» **The problem**:
Transcribe the listing precisely, entry by entry.

» **Data supplied**:
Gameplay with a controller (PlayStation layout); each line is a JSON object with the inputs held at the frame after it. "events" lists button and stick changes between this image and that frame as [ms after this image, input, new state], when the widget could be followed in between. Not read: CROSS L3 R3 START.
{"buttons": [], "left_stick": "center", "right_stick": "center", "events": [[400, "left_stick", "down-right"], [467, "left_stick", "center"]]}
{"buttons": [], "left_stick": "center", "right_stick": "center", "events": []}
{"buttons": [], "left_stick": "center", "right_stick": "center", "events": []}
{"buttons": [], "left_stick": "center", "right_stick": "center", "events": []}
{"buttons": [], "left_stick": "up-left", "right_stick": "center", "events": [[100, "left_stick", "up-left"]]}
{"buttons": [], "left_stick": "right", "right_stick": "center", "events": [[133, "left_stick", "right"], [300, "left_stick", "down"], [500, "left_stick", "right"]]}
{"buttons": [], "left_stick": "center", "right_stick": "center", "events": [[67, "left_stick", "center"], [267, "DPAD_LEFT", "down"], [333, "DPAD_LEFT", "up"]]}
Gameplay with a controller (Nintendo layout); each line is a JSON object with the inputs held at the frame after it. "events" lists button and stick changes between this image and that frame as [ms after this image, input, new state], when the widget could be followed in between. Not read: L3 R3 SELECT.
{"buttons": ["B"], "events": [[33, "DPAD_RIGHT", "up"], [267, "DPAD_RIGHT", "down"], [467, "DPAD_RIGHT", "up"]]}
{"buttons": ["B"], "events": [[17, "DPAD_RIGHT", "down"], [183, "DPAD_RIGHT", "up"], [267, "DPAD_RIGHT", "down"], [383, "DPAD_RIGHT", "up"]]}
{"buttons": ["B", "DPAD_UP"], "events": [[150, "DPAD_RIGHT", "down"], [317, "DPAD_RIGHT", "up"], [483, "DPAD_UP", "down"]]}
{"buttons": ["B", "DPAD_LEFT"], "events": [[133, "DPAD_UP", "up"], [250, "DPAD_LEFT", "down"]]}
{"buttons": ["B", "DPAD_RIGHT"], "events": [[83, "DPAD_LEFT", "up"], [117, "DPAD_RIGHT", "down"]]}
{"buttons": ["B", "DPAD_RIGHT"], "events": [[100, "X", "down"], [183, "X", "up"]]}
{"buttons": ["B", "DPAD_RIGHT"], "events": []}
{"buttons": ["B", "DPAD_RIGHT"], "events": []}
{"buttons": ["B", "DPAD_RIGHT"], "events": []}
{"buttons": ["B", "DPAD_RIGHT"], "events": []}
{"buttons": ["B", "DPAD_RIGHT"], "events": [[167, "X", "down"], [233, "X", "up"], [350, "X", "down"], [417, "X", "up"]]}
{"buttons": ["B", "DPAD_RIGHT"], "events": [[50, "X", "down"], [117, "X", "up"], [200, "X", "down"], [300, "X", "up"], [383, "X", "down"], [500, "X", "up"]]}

» **Response**:
Gameplay with a controller (PlayStation layout); each line is a JSON object with the inputs held at the frame after it. "events" lists button and stick changes between this image and that frame as [ms after this image, input, new state], when the widget could be followed in between. Not read: CROSS L3 R3 START.
{"buttons": [], "left_stick": "center", "right_stick": "center", "events": [[400, "left_stick", "down-right"], [467, "left_stick", "center"]]}
{"buttons": [], "left_stick": "center", "right_stick": "center", "events": []}
{"buttons": [], "left_stick": "center", "right_stick": "center", "events": []}
{"buttons": [], "left_stick": "center", "right_stick": "center", "events": []}
{"buttons": [], "left_stick": "up-left", "right_stick": "center", "events": [[100, "left_stick", "up-left"]]}
{"buttons": [], "left_stick": "right", "right_stick": "center", "events": [[133, "left_stick", "right"], [300, "left_stick", "down"], [500, "left_stick", "right"]]}
{"buttons": [], "left_stick": "center", "right_stick": "center", "events": [[67, "left_stick", "center"], [267, "DPAD_LEFT", "down"], [333, "DPAD_LEFT", "up"]]}
Gameplay with a controller (Nintendo layout); each line is a JSON object with the inputs held at the frame after it. "events" lists button and stick changes between this image and that frame as [ms after this image, input, new state], when the widget could be followed in between. Not read: L3 R3 SELECT.
{"buttons": ["B"], "events": [[33, "DPAD_RIGHT", "up"], [267, "DPAD_RIGHT", "down"], [467, "DPAD_RIGHT", "up"]]}
{"buttons": ["B"], "events": [[17, "DPAD_RIGHT", "down"], [183, "DPAD_RIGHT", "up"], [267, "DPAD_RIGHT", "down"], [383, "DPAD_RIGHT", "up"]]}
{"buttons": ["B", "DPAD_UP"], "events": [[150, "DPAD_RIGHT", "down"], [317, "DPAD_RIGHT", "up"], [483, "DPAD_UP", "down"]]}
{"buttons": ["B", "DPAD_LEFT"], "events": [[133, "DPAD_UP", "up"], [250, "DPAD_LEFT", "down"]]}
{"buttons": ["B", "DPAD_RIGHT"], "events": [[83, "DPAD_LEFT", "up"], [117, "DPAD_RIGHT", "down"]]}
{"buttons": ["B", "DPAD_RIGHT"], "events": [[100, "X", "down"], [183, "X", "up"]]}
{"buttons": ["B", "DPAD_RIGHT"], "events": []}
{"buttons": ["B", "DPAD_RIGHT"], "events": []}
{"buttons": ["B", "DPAD_RIGHT"], "events": []}
{"buttons": ["B", "DPAD_RIGHT"], "events": []}
{"buttons": ["B", "DPAD_RIGHT"], "events": [[167, "X", "down"], [233, "X", "up"], [350, "X", "down"], [417, "X", "up"]]}
{"buttons": ["B", "DPAD_RIGHT"], "events": [[50, "X", "down"], [117, "X", "up"], [200, "X", "down"], [300, "X", "up"], [383, "X", "down"], [500, "X", "up"]]}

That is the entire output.